# The input
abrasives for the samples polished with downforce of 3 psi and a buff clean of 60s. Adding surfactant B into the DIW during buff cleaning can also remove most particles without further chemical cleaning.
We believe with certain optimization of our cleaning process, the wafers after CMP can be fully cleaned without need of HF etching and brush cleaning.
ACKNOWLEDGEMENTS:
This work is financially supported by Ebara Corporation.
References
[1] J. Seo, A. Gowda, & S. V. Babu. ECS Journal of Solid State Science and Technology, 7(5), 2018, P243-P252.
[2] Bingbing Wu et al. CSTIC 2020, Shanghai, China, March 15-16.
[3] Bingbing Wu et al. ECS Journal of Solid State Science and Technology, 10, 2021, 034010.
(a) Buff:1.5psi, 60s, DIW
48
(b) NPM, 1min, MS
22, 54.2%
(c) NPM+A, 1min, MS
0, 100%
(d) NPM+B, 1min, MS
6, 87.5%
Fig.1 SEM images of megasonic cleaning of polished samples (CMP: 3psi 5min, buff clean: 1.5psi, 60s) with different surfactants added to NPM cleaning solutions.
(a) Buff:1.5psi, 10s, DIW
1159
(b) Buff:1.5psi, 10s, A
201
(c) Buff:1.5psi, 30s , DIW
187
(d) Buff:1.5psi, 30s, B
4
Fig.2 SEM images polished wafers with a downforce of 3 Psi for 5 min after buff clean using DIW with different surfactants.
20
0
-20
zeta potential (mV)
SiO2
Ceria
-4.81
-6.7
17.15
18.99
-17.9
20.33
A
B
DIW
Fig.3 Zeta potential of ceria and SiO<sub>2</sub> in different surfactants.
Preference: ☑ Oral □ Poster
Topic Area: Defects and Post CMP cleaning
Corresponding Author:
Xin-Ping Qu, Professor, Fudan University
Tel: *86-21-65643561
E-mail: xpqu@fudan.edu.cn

==

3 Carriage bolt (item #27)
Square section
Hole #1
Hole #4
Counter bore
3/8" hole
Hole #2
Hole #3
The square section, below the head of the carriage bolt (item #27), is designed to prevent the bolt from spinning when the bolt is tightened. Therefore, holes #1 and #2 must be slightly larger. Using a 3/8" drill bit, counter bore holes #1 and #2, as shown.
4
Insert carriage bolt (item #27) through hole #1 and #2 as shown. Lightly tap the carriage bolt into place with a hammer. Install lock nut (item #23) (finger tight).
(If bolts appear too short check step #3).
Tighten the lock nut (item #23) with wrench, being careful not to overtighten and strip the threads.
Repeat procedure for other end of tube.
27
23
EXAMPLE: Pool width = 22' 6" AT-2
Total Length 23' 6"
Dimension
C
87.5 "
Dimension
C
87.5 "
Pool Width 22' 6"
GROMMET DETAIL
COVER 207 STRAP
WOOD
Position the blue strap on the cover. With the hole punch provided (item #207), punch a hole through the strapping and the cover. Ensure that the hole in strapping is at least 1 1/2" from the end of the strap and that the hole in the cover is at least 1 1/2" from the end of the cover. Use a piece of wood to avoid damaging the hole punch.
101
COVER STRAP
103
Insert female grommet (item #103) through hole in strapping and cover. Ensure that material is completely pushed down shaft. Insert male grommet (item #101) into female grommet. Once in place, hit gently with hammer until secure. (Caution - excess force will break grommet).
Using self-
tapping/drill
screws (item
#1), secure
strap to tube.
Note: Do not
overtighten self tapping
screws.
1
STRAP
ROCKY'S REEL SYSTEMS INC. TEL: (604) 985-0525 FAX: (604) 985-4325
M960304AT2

# Activity
Wherever the word "lock" appears in the entries above, copy that whole line.

# Solution for this problem
Insert carriage bolt (item #27) through hole #1 and #2 as shown. Lightly tap the carriage bolt into place with a hammer. Install lock nut (item #23) (finger tight).
Tighten the lock nut (item #23) with wrench, being careful not to overtighten and strip the threads.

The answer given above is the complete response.